* [WHAT YOU NEED TO DO]: Please print every row below word for word, with the pictures left out.

-=-=-

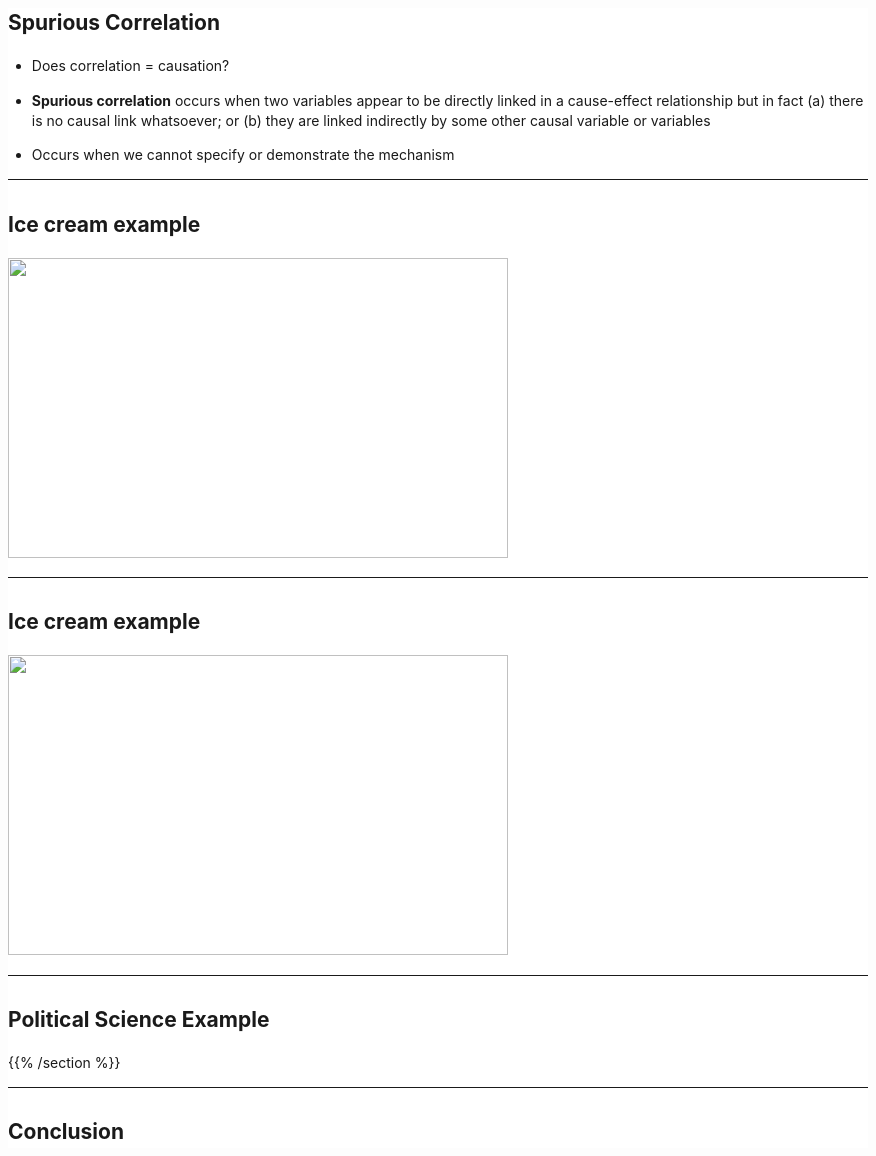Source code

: ## Spurious Correlation

- Does correlation = causation?

- **Spurious correlation** occurs when two variables appear to be directly linked in a cause-effect relationship but in fact (a) there is no causal link whatsoever; or (b) they are linked indirectly by some other causal variable or variables

- Occurs when we cannot specify or demonstrate the mechanism

---

## Ice cream example

<img src="/media/spurious-correlation1.jpg"  height="300" width="500">

---

## Ice cream example 

<img src="/media/spurious-correlation2.jpg"  height="300" width="500">

---

## Political Science Example

{{% /section %}}

---

## Conclusion







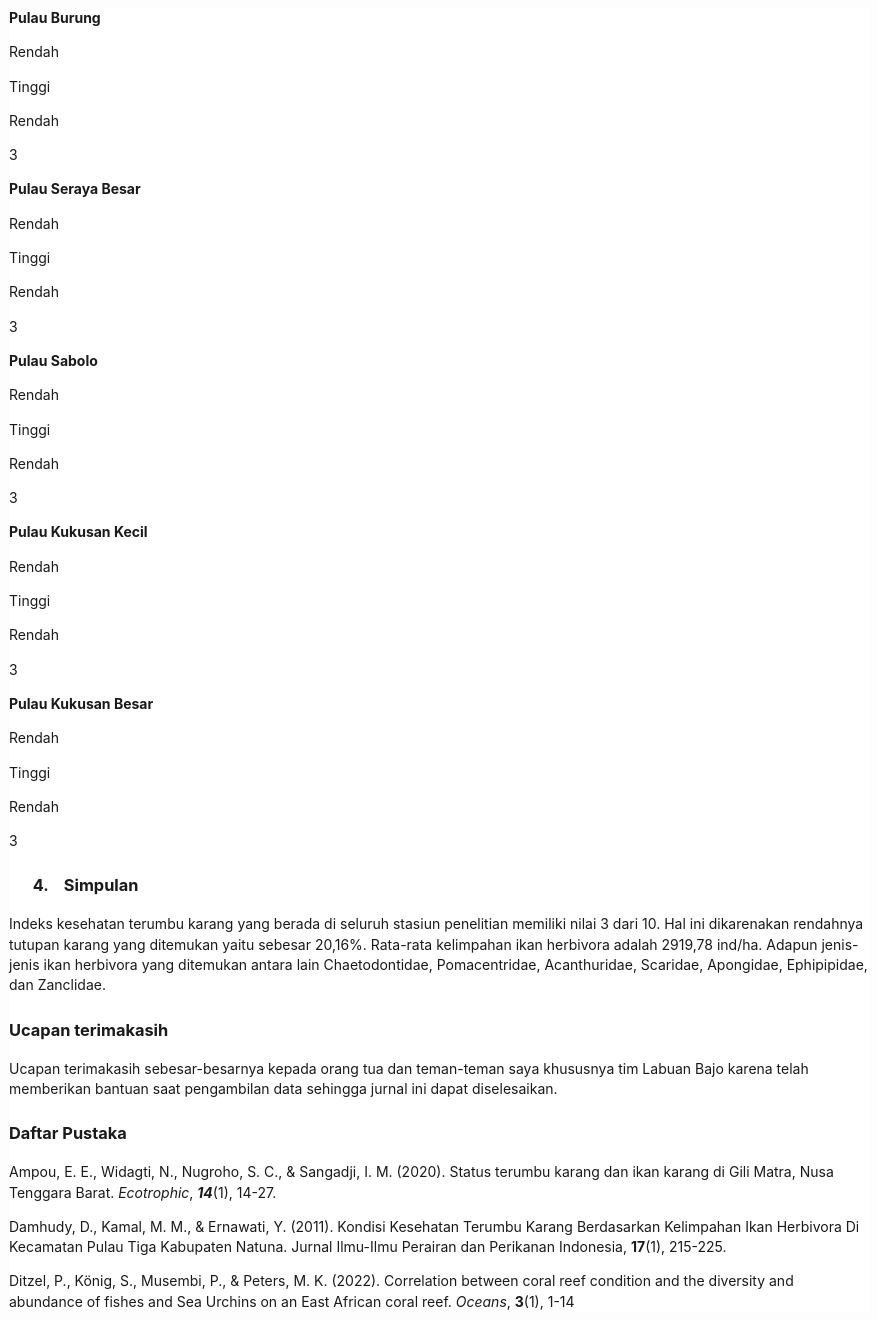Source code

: <p><span class="font9" style="font-weight:bold;">Pulau Burung</span></p></td><td style="vertical-align:middle;">
<p><span class="font9">Rendah</span></p></td><td style="vertical-align:middle;">
<p><span class="font9">Tinggi</span></p></td><td style="vertical-align:middle;">
<p><span class="font9">Rendah</span></p></td><td style="vertical-align:middle;">
<p><span class="font9">3</span></p></td></tr>
<tr><td style="vertical-align:middle;">
<p><span class="font9" style="font-weight:bold;">Pulau Seraya Besar</span></p></td><td style="vertical-align:middle;">
<p><span class="font9">Rendah</span></p></td><td style="vertical-align:middle;">
<p><span class="font9">Tinggi</span></p></td><td style="vertical-align:middle;">
<p><span class="font9">Rendah</span></p></td><td style="vertical-align:middle;">
<p><span class="font9">3</span></p></td></tr>
<tr><td style="vertical-align:middle;">
<p><span class="font9" style="font-weight:bold;">Pulau Sabolo</span></p></td><td style="vertical-align:middle;">
<p><span class="font9">Rendah</span></p></td><td style="vertical-align:middle;">
<p><span class="font9">Tinggi</span></p></td><td style="vertical-align:middle;">
<p><span class="font9">Rendah</span></p></td><td style="vertical-align:middle;">
<p><span class="font9">3</span></p></td></tr>
<tr><td style="vertical-align:middle;">
<p><span class="font9" style="font-weight:bold;">Pulau Kukusan Kecil</span></p></td><td style="vertical-align:middle;">
<p><span class="font9">Rendah</span></p></td><td style="vertical-align:middle;">
<p><span class="font9">Tinggi</span></p></td><td style="vertical-align:middle;">
<p><span class="font9">Rendah</span></p></td><td style="vertical-align:middle;">
<p><span class="font9">3</span></p></td></tr>
<tr><td style="vertical-align:middle;">
<p><span class="font9" style="font-weight:bold;">Pulau Kukusan Besar</span></p></td><td style="vertical-align:middle;">
<p><span class="font9">Rendah</span></p></td><td style="vertical-align:middle;">
<p><span class="font9">Tinggi</span></p></td><td style="vertical-align:middle;">
<p><span class="font9">Rendah</span></p></td><td style="vertical-align:middle;">
<p><span class="font9">3</span></p></td></tr>
</table>
<ul style="list-style:none;"><li>
<h3><a name="bookmark18"></a><span class="font10" style="font-weight:bold;"><a name="bookmark19"></a>4. &nbsp;&nbsp;&nbsp;Simpulan</span></h3></li></ul>
<p><span class="font10">Indeks kesehatan terumbu karang yang berada di seluruh stasiun penelitian memiliki nilai 3 dari 10. Hal ini dikarenakan rendahnya tutupan karang yang ditemukan yaitu sebesar 20,16%. Rata-rata kelimpahan ikan herbivora adalah 2919,78 ind/ha. Adapun jenis-jenis ikan herbivora yang ditemukan antara lain Chaetodontidae, Pomacentridae, Acanthuridae, Scaridae, Apongidae, Ephipipidae, dan Zanclidae.</span></p>
<h3><a name="bookmark20"></a><span class="font10" style="font-weight:bold;"><a name="bookmark21"></a>Ucapan terimakasih</span></h3>
<p><span class="font10">Ucapan terimakasih sebesar-besarnya kepada orang tua dan teman-teman saya khususnya tim Labuan Bajo karena telah memberikan bantuan saat pengambilan data sehingga jurnal ini dapat diselesaikan.</span></p>
<h3><a name="bookmark22"></a><span class="font10" style="font-weight:bold;"><a name="bookmark23"></a>Daftar Pustaka</span></h3>
<p><span class="font10">Ampou, E. E., Widagti, N., Nugroho, S. C., &amp;&nbsp;Sangadji, I. M. (2020). Status terumbu karang dan ikan karang di Gili Matra, Nusa Tenggara Barat. </span><span class="font10" style="font-style:italic;">Ecotrophic</span><span class="font10">, </span><span class="font10" style="font-weight:bold;font-style:italic;">14</span><span class="font10">(1), 14-27.</span></p>
<p><span class="font10">Damhudy, D., Kamal, M. M., &amp;&nbsp;Ernawati, Y. (2011). Kondisi Kesehatan Terumbu Karang Berdasarkan Kelimpahan Ikan Herbivora Di Kecamatan Pulau Tiga Kabupaten Natuna. Jurnal Ilmu-Ilmu Perairan dan Perikanan Indonesia, </span><span class="font10" style="font-weight:bold;">17</span><span class="font10">(1), 215-225.</span></p>
<p><span class="font10">Ditzel, P., König, S., Musembi, P., &amp;&nbsp;Peters, M. K. (2022). Correlation between coral reef condition and the diversity and abundance of fishes and Sea Urchins on an East African coral reef. </span><span class="font10" style="font-style:italic;">Oceans</span><span class="font10">, </span><span class="font10" style="font-weight:bold;">3</span><span class="font10">(1), 1-14</span></p>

-=-=-

* [TASK SOLUTION]:
Source code

: ## Spurious Correlation

- Does correlation = causation?

- **Spurious correlation** occurs when two variables appear to be directly linked in a cause-effect relationship but in fact (a) there is no causal link whatsoever; or (b) they are linked indirectly by some other causal variable or variables

- Occurs when we cannot specify or demonstrate the mechanism

---

## Ice cream example

<img src="/media/spurious-correlation1.jpg"  height="300" width="500">

---

## Ice cream example 

<img src="/media/spurious-correlation2.jpg"  height="300" width="500">

---

## Political Science Example

{{% /section %}}

---

## Conclusion







Source code

: <p><span class="font9" style="font-weight:bold;">Pulau Burung</span></p></td><td style="vertical-align:middle;">
<p><span class="font9">Rendah</span></p></td><td style="vertical-align:middle;">
<p><span class="font9">Tinggi</span></p></td><td style="vertical-align:middle;">
<p><span class="font9">Rendah</span></p></td><td style="vertical-align:middle;">
<p><span class="font9">3</span></p></td></tr>
<tr><td style="vertical-align:middle;">
<p><span class="font9" style="font-weight:bold;">Pulau Seraya Besar</span></p></td><td style="vertical-align:middle;">
<p><span class="font9">Rendah</span></p></td><td style="vertical-align:middle;">
<p><span class="font9">Tinggi</span></p></td><td style="vertical-align:middle;">
<p><span class="font9">Rendah</span></p></td><td style="vertical-align:middle;">
<p><span class="font9">3</span></p></td></tr>
<tr><td style="vertical-align:middle;">
<p><span class="font9" style="font-weight:bold;">Pulau Sabolo</span></p></td><td style="vertical-align:middle;">
<p><span class="font9">Rendah</span></p></td><td style="vertical-align:middle;">
<p><span class="font9">Tinggi</span></p></td><td style="vertical-align:middle;">
<p><span class="font9">Rendah</span></p></td><td style="vertical-align:middle;">
<p><span class="font9">3</span></p></td></tr>
<tr><td style="vertical-align:middle;">
<p><span class="font9" style="font-weight:bold;">Pulau Kukusan Kecil</span></p></td><td style="vertical-align:middle;">
<p><span class="font9">Rendah</span></p></td><td style="vertical-align:middle;">
<p><span class="font9">Tinggi</span></p></td><td style="vertical-align:middle;">
<p><span class="font9">Rendah</span></p></td><td style="vertical-align:middle;">
<p><span class="font9">3</span></p></td></tr>
<tr><td style="vertical-align:middle;">
<p><span class="font9" style="font-weight:bold;">Pulau Kukusan Besar</span></p></td><td style="vertical-align:middle;">
<p><span class="font9">Rendah</span></p></td><td style="vertical-align:middle;">
<p><span class="font9">Tinggi</span></p></td><td style="vertical-align:middle;">
<p><span class="font9">Rendah</span></p></td><td style="vertical-align:middle;">
<p><span class="font9">3</span></p></td></tr>
</table>
<ul style="list-style:none;"><li>
<h3><a name="bookmark18"></a><span class="font10" style="font-weight:bold;"><a name="bookmark19"></a>4. &nbsp;&nbsp;&nbsp;Simpulan</span></h3></li></ul>
<p><span class="font10">Indeks kesehatan terumbu karang yang berada di seluruh stasiun penelitian memiliki nilai 3 dari 10. Hal ini dikarenakan rendahnya tutupan karang yang ditemukan yaitu sebesar 20,16%. Rata-rata kelimpahan ikan herbivora adalah 2919,78 ind/ha. Adapun jenis-jenis ikan herbivora yang ditemukan antara lain Chaetodontidae, Pomacentridae, Acanthuridae, Scaridae, Apongidae, Ephipipidae, dan Zanclidae.</span></p>
<h3><a name="bookmark20"></a><span class="font10" style="font-weight:bold;"><a name="bookmark21"></a>Ucapan terimakasih</span></h3>
<p><span class="font10">Ucapan terimakasih sebesar-besarnya kepada orang tua dan teman-teman saya khususnya tim Labuan Bajo karena telah memberikan bantuan saat pengambilan data sehingga jurnal ini dapat diselesaikan.</span></p>
<h3><a name="bookmark22"></a><span class="font10" style="font-weight:bold;"><a name="bookmark23"></a>Daftar Pustaka</span></h3>
<p><span class="font10">Ampou, E. E., Widagti, N., Nugroho, S. C., &amp;&nbsp;Sangadji, I. M. (2020). Status terumbu karang dan ikan karang di Gili Matra, Nusa Tenggara Barat. </span><span class="font10" style="font-style:italic;">Ecotrophic</span><span class="font10">, </span><span class="font10" style="font-weight:bold;font-style:italic;">14</span><span class="font10">(1), 14-27.</span></p>
<p><span class="font10">Damhudy, D., Kamal, M. M., &amp;&nbsp;Ernawati, Y. (2011). Kondisi Kesehatan Terumbu Karang Berdasarkan Kelimpahan Ikan Herbivora Di Kecamatan Pulau Tiga Kabupaten Natuna. Jurnal Ilmu-Ilmu Perairan dan Perikanan Indonesia, </span><span class="font10" style="font-weight:bold;">17</span><span class="font10">(1), 215-225.</span></p>
<p><span class="font10">Ditzel, P., König, S., Musembi, P., &amp;&nbsp;Peters, M. K. (2022). Correlation between coral reef condition and the diversity and abundance of fishes and Sea Urchins on an East African coral reef. </span><span class="font10" style="font-style:italic;">Oceans</span><span class="font10">, </span><span class="font10" style="font-weight:bold;">3</span><span class="font10">(1), 1-14</span></p>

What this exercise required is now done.